• **Some records**:
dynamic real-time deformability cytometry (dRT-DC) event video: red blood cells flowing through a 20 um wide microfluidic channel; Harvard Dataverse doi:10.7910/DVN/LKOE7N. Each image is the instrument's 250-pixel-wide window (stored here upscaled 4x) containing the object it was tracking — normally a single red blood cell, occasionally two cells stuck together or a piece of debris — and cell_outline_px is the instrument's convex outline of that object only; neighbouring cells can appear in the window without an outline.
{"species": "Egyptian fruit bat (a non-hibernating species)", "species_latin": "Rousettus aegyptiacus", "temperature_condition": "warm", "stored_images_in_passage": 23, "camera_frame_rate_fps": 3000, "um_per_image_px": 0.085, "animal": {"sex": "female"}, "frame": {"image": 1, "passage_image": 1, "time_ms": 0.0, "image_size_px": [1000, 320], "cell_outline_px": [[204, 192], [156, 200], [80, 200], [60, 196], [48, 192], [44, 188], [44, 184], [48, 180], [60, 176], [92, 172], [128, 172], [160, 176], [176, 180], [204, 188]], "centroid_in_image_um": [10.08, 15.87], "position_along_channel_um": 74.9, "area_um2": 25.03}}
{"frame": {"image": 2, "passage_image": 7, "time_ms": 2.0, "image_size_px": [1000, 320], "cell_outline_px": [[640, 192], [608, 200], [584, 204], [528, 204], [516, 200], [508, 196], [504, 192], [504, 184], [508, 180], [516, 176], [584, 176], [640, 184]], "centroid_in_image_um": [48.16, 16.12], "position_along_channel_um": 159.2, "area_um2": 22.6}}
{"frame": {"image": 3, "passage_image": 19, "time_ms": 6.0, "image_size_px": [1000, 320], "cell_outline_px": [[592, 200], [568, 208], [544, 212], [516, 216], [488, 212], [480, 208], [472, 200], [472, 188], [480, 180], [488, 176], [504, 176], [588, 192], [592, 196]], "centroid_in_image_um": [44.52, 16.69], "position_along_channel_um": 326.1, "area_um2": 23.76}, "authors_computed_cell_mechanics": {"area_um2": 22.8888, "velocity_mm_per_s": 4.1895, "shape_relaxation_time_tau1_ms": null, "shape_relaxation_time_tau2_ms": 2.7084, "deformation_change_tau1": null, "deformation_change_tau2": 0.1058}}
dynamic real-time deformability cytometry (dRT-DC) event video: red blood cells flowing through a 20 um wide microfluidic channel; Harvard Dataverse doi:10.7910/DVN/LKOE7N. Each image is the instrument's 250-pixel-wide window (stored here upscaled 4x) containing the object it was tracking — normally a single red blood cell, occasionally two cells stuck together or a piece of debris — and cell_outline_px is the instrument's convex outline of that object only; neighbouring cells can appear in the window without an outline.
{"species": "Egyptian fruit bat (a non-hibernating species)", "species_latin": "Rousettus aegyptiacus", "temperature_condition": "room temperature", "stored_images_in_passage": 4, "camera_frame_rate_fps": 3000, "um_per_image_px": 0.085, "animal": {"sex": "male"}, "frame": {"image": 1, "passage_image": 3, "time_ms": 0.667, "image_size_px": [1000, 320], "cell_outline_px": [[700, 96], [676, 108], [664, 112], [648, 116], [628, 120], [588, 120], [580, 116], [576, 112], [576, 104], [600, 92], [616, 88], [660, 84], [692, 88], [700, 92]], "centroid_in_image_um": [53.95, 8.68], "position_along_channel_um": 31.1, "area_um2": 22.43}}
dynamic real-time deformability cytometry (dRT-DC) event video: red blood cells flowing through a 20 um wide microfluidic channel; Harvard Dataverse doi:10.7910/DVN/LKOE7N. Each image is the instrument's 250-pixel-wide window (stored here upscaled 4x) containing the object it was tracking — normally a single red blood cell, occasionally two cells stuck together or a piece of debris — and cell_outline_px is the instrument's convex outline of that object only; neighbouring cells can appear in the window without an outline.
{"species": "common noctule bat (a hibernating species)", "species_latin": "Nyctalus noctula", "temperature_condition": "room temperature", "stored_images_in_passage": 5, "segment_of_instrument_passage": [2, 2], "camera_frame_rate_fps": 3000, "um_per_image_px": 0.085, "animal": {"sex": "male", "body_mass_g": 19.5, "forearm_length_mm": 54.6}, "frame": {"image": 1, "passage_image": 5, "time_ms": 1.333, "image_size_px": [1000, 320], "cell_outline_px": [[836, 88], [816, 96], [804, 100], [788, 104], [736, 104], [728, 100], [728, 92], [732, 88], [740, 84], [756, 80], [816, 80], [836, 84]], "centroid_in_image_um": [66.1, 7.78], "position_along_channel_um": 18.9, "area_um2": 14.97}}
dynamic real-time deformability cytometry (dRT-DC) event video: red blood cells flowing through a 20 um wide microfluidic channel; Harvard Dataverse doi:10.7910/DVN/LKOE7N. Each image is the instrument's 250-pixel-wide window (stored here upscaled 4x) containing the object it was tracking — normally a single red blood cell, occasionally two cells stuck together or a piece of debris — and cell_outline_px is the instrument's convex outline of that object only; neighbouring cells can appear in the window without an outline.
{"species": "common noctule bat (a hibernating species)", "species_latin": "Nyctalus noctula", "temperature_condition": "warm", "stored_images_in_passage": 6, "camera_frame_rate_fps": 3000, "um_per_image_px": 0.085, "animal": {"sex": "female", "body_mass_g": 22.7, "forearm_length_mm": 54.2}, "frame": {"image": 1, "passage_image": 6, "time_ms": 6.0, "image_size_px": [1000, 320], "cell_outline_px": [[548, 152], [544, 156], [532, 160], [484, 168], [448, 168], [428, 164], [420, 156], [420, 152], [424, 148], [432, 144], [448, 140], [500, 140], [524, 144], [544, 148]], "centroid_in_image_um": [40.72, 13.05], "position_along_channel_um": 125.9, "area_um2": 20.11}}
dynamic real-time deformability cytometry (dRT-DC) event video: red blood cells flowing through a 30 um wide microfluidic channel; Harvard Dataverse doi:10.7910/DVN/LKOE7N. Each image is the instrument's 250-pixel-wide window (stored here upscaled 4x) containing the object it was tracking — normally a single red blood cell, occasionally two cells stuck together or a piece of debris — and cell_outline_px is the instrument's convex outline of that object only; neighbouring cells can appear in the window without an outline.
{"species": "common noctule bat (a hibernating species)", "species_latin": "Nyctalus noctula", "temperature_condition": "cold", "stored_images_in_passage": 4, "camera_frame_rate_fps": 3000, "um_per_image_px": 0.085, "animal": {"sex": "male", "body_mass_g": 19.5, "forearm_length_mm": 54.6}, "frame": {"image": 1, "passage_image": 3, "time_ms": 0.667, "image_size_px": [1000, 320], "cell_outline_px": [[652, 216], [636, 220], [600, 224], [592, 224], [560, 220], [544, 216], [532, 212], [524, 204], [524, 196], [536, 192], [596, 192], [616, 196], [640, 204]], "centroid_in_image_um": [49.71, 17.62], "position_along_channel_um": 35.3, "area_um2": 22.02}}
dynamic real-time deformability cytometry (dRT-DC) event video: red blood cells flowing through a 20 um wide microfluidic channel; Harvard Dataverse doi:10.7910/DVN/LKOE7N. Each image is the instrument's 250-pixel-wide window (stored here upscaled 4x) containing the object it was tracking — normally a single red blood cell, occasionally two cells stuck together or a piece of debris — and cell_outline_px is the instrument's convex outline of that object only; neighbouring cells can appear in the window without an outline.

• **Written request**:
Take the data above and return it exactly.

• **The reply**:
dynamic real-time deformability cytometry (dRT-DC) event video: red blood cells flowing through a 20 um wide microfluidic channel; Harvard Dataverse doi:10.7910/DVN/LKOE7N. Each image is the instrument's 250-pixel-wide window (stored here upscaled 4x) containing the object it was tracking — normally a single red blood cell, occasionally two cells stuck together or a piece of debris — and cell_outline_px is the instrument's convex outline of that object only; neighbouring cells can appear in the window without an outline.
{"species": "Egyptian fruit bat (a non-hibernating species)", "species_latin": "Rousettus aegyptiacus", "temperature_condition": "warm", "stored_images_in_passage": 23, "camera_frame_rate_fps": 3000, "um_per_image_px": 0.085, "animal": {"sex": "female"}, "frame": {"image": 1, "passage_image": 1, "time_ms": 0.0, "image_size_px": [1000, 320], "cell_outline_px": [[204, 192], [156, 200], [80, 200], [60, 196], [48, 192], [44, 188], [44, 184], [48, 180], [60, 176], [92, 172], [128, 172], [160, 176], [176, 180], [204, 188]], "centroid_in_image_um": [10.08, 15.87], "position_along_channel_um": 74.9, "area_um2": 25.03}}
{"frame": {"image": 2, "passage_image": 7, "time_ms": 2.0, "image_size_px": [1000, 320], "cell_outline_px": [[640, 192], [608, 200], [584, 204], [528, 204], [516, 200], [508, 196], [504, 192], [504, 184], [508, 180], [516, 176], [584, 176], [640, 184]], "centroid_in_image_um": [48.16, 16.12], "position_along_channel_um": 159.2, "area_um2": 22.6}}
{"frame": {"image": 3, "passage_image": 19, "time_ms": 6.0, "image_size_px": [1000, 320], "cell_outline_px": [[592, 200], [568, 208], [544, 212], [516, 216], [488, 212], [480, 208], [472, 200], [472, 188], [480, 180], [488, 176], [504, 176], [588, 192], [592, 196]], "centroid_in_image_um": [44.52, 16.69], "position_along_channel_um": 326.1, "area_um2": 23.76}, "authors_computed_cell_mechanics": {"area_um2": 22.8888, "velocity_mm_per_s": 4.1895, "shape_relaxation_time_tau1_ms": null, "shape_relaxation_time_tau2_ms": 2.7084, "deformation_change_tau1": null, "deformation_change_tau2": 0.1058}}
dynamic real-time deformability cytometry (dRT-DC) event video: red blood cells flowing through a 20 um wide microfluidic channel; Harvard Dataverse doi:10.7910/DVN/LKOE7N. Each image is the instrument's 250-pixel-wide window (stored here upscaled 4x) containing the object it was tracking — normally a single red blood cell, occasionally two cells stuck together or a piece of debris — and cell_outline_px is the instrument's convex outline of that object only; neighbouring cells can appear in the window without an outline.
{"species": "Egyptian fruit bat (a non-hibernating species)", "species_latin": "Rousettus aegyptiacus", "temperature_condition": "room temperature", "stored_images_in_passage": 4, "camera_frame_rate_fps": 3000, "um_per_image_px": 0.085, "animal": {"sex": "male"}, "frame": {"image": 1, "passage_image": 3, "time_ms": 0.667, "image_size_px": [1000, 320], "cell_outline_px": [[700, 96], [676, 108], [664, 112], [648, 116], [628, 120], [588, 120], [580, 116], [576, 112], [576, 104], [600, 92], [616, 88], [660, 84], [692, 88], [700, 92]], "centroid_in_image_um": [53.95, 8.68], "position_along_channel_um": 31.1, "area_um2": 22.43}}
dynamic real-time deformability cytometry (dRT-DC) event video: red blood cells flowing through a 20 um wide microfluidic channel; Harvard Dataverse doi:10.7910/DVN/LKOE7N. Each image is the instrument's 250-pixel-wide window (stored here upscaled 4x) containing the object it was tracking — normally a single red blood cell, occasionally two cells stuck together or a piece of debris — and cell_outline_px is the instrument's convex outline of that object only; neighbouring cells can appear in the window without an outline.
{"species": "common noctule bat (a hibernating species)", "species_latin": "Nyctalus noctula", "temperature_condition": "room temperature", "stored_images_in_passage": 5, "segment_of_instrument_passage": [2, 2], "camera_frame_rate_fps": 3000, "um_per_image_px": 0.085, "animal": {"sex": "male", "body_mass_g": 19.5, "forearm_length_mm": 54.6}, "frame": {"image": 1, "passage_image": 5, "time_ms": 1.333, "image_size_px": [1000, 320], "cell_outline_px": [[836, 88], [816, 96], [804, 100], [788, 104], [736, 104], [728, 100], [728, 92], [732, 88], [740, 84], [756, 80], [816, 80], [836, 84]], "centroid_in_image_um": [66.1, 7.78], "position_along_channel_um": 18.9, "area_um2": 14.97}}
dynamic real-time deformability cytometry (dRT-DC) event video: red blood cells flowing through a 20 um wide microfluidic channel; Harvard Dataverse doi:10.7910/DVN/LKOE7N. Each image is the instrument's 250-pixel-wide window (stored here upscaled 4x) containing the object it was tracking — normally a single red blood cell, occasionally two cells stuck together or a piece of debris — and cell_outline_px is the instrument's convex outline of that object only; neighbouring cells can appear in the window without an outline.
{"species": "common noctule bat (a hibernating species)", "species_latin": "Nyctalus noctula", "temperature_condition": "warm", "stored_images_in_passage": 6, "camera_frame_rate_fps": 3000, "um_per_image_px": 0.085, "animal": {"sex": "female", "body_mass_g": 22.7, "forearm_length_mm": 54.2}, "frame": {"image": 1, "passage_image": 6, "time_ms": 6.0, "image_size_px": [1000, 320], "cell_outline_px": [[548, 152], [544, 156], [532, 160], [484, 168], [448, 168], [428, 164], [420, 156], [420, 152], [424, 148], [432, 144], [448, 140], [500, 140], [524, 144], [544, 148]], "centroid_in_image_um": [40.72, 13.05], "position_along_channel_um": 125.9, "area_um2": 20.11}}
dynamic real-time deformability cytometry (dRT-DC) event video: red blood cells flowing through a 30 um wide microfluidic channel; Harvard Dataverse doi:10.7910/DVN/LKOE7N. Each image is the instrument's 250-pixel-wide window (stored here upscaled 4x) containing the object it was tracking — normally a single red blood cell, occasionally two cells stuck together or a piece of debris — and cell_outline_px is the instrument's convex outline of that object only; neighbouring cells can appear in the window without an outline.
{"species": "common noctule bat (a hibernating species)", "species_latin": "Nyctalus noctula", "temperature_condition": "cold", "stored_images_in_passage": 4, "camera_frame_rate_fps": 3000, "um_per_image_px": 0.085, "animal": {"sex": "male", "body_mass_g": 19.5, "forearm_length_mm": 54.6}, "frame": {"image": 1, "passage_image": 3, "time_ms": 0.667, "image_size_px": [1000, 320], "cell_outline_px": [[652, 216], [636, 220], [600, 224], [592, 224], [560, 220], [544, 216], [532, 212], [524, 204], [524, 196], [536, 192], [596, 192], [616, 196], [640, 204]], "centroid_in_image_um": [49.71, 17.62], "position_along_channel_um": 35.3, "area_um2": 22.02}}
dynamic real-time deformability cytometry (dRT-DC) event video: red blood cells flowing through a 20 um wide microfluidic channel; Harvard Dataverse doi:10.7910/DVN/LKOE7N. Each image is the instrument's 250-pixel-wide window (stored here upscaled 4x) containing the object it was tracking — normally a single red blood cell, occasionally two cells stuck together or a piece of debris — and cell_outline_px is the instrument's convex outline of that object only; neighbouring cells can appear in the window without an outline.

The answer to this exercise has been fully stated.